> _Your objective_
Pull every line of text from the rows below and copy each one word for word, without the pictures.

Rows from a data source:
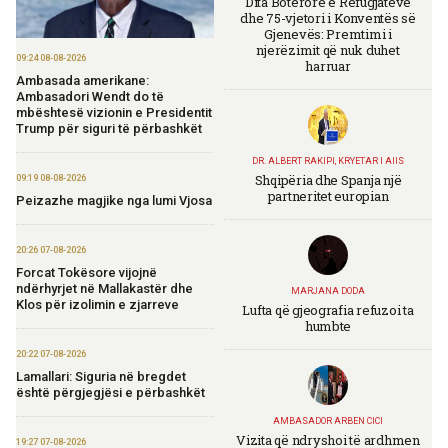
Dita Botërore e Refugjatëve
dhe 75-vjetori i Konventës së
Gjenevës: Premtimi i
njerëzimit që nuk duhet
09:24 08-08-2026
harruar
Ambasada amerikane:
Ambasadori Wendt do të
mbështesë vizionin e Presidentit
Trump për siguri të përbashkët
DR. ALBERT RAKIPI, KRYETAR I AIIS
Shqipëria dhe Spanja një
09:19 08-08-2026
partneritet europian
Peizazhe magjike nga lumi Vjosa
20:26 07-08-2026
Forcat Tokësore vijojnë
ndërhyrjet në Mallakastër dhe
MARJANA DODA
Klos për izolimin e zjarreve
Lufta që gjeografia refuzoi ta
humbte
20:22 07-08-2026
Lamallari: Siguria në bregdet
është përgjegjësi e përbashkët
AMBASADOR ARBEN CICI
Vizita që ndryshoi të ardhmen
19:27 07-08-2026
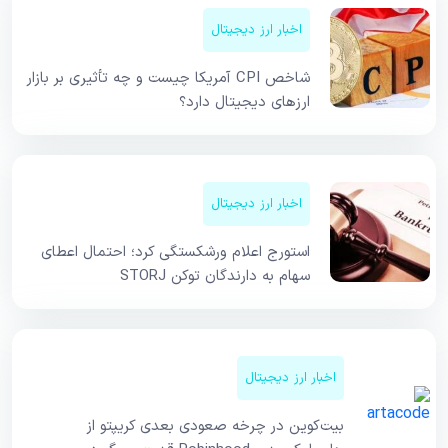
اخبار ارز دیجیتال
شاخص CPI آمریکا چیست و چه تأثیری بر بازار
ارزهای دیجیتال دارد؟
اخبار ارز دیجیتال
استورج اعلام ورشکستگی کرد؛ احتمال اعطای
سهام به دارندگان توکن STORJ
اخبار ارز دیجیتال
بیت‌کوین در چرخه صعودی بعدی کریپتو از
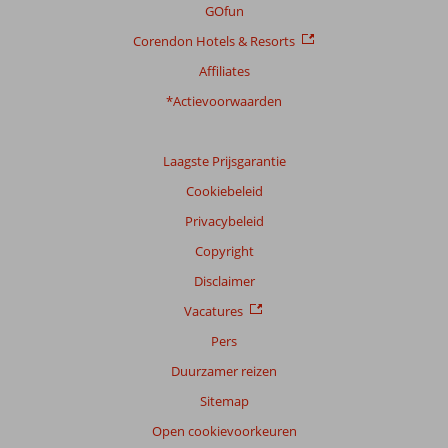
GOfun
Corendon Hotels & Resorts
Affiliates
*Actievoorwaarden
Laagste Prijsgarantie
Cookiebeleid
Privacybeleid
Copyright
Disclaimer
Vacatures
Pers
Duurzamer reizen
Sitemap
Open cookievoorkeuren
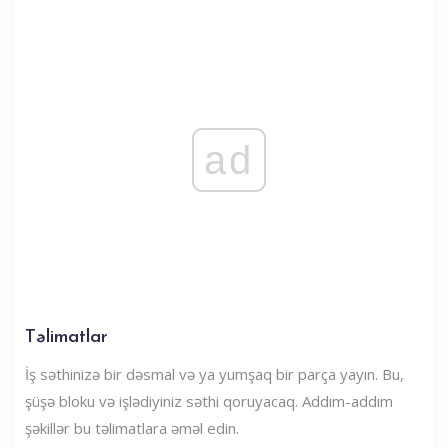
ad
Təlimatlar
İş səthinizə bir dəsmal və ya yumşaq bir parça yayın. Bu,
şüşə bloku və işlədiyiniz səthi qoruyacaq. Addım-addım
şəkillər bu təlimatlara əməl edin.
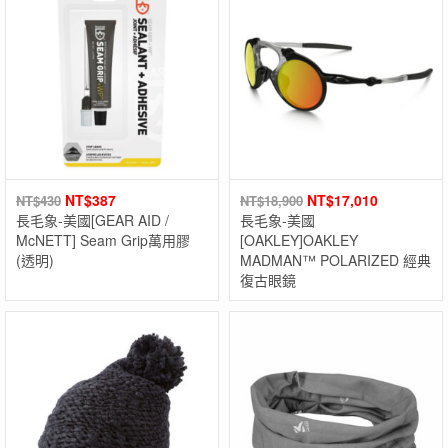
NT$
387
NT$
17,010
NT$
430
NT$
18,900
長毛象-美國[GEAR AID /
長毛象-美國
McNETT] Seam Grip萬用膠
[OAKLEY]OAKLEY
(透明)
MADMAN™ POLARIZED 經典
復古眼鏡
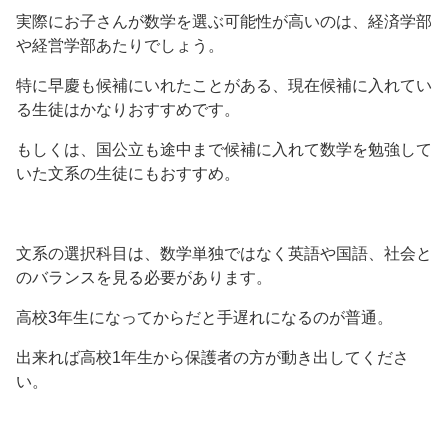
実際にお子さんが数学を選ぶ可能性が高いのは、経済学部
や経営学部あたりでしょう。
特に早慶も候補にいれたことがある、現在候補に入れてい
る生徒はかなりおすすめです。
もしくは、国公立も途中まで候補に入れて数学を勉強して
いた文系の生徒にもおすすめ。
文系の選択科目は、数学単独ではなく英語や国語、社会と
のバランスを見る必要があります。
高校3年生になってからだと手遅れになるのが普通。
出来れば高校1年生から保護者の方が動き出してくださ
い。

> _Exercise result_
Dita Botërore e Refugjatëve
dhe 75-vjetori i Konventës së
Gjenevës: Premtimi i
njerëzimit që nuk duhet
09:24 08-08-2026
harruar
Ambasada amerikane:
Ambasadori Wendt do të
mbështesë vizionin e Presidentit
Trump për siguri të përbashkët
DR. ALBERT RAKIPI, KRYETAR I AIIS
Shqipëria dhe Spanja një
09:19 08-08-2026
partneritet europian
Peizazhe magjike nga lumi Vjosa
20:26 07-08-2026
Forcat Tokësore vijojnë
ndërhyrjet në Mallakastër dhe
MARJANA DODA
Klos për izolimin e zjarreve
Lufta që gjeografia refuzoi ta
humbte
20:22 07-08-2026
Lamallari: Siguria në bregdet
është përgjegjësi e përbashkët
AMBASADOR ARBEN CICI
Vizita që ndryshoi të ardhmen
19:27 07-08-2026
اخبار ارز دیجیتال
شاخص CPI آمریکا چیست و چه تأثیری بر بازار
ارزهای دیجیتال دارد؟
اخبار ارز دیجیتال
استورج اعلام ورشکستگی کرد؛ احتمال اعطای
سهام به دارندگان توکن STORJ
اخبار ارز دیجیتال
بیت‌کوین در چرخه صعودی بعدی کریپتو از
GOfun
Corendon Hotels & Resorts
Affiliates
*Actievoorwaarden
Laagste Prijsgarantie
Cookiebeleid
Privacybeleid
Copyright
Disclaimer
Vacatures
Pers
Duurzamer reizen
Sitemap
Open cookievoorkeuren
ad
Təlimatlar
İş səthinizə bir dəsmal və ya yumşaq bir parça yayın. Bu,
şüşə bloku və işlədiyiniz səthi qoruyacaq. Addım-addım
şəkillər bu təlimatlara əməl edin.
NT$
387
NT$
17,010
NT$
430
NT$
18,900
長毛象-美國[GEAR AID /
長毛象-美國
McNETT] Seam Grip萬用膠
[OAKLEY]OAKLEY
(透明)
MADMAN™ POLARIZED 經典
復古眼鏡
実際にお子さんが数学を選ぶ可能性が高いのは、経済学部
や経営学部あたりでしょう。
特に早慶も候補にいれたことがある、現在候補に入れてい
る生徒はかなりおすすめです。
もしくは、国公立も途中まで候補に入れて数学を勉強して
いた文系の生徒にもおすすめ。
文系の選択科目は、数学単独ではなく英語や国語、社会と
のバランスを見る必要があります。
高校3年生になってからだと手遅れになるのが普通。
出来れば高校1年生から保護者の方が動き出してくださ
い。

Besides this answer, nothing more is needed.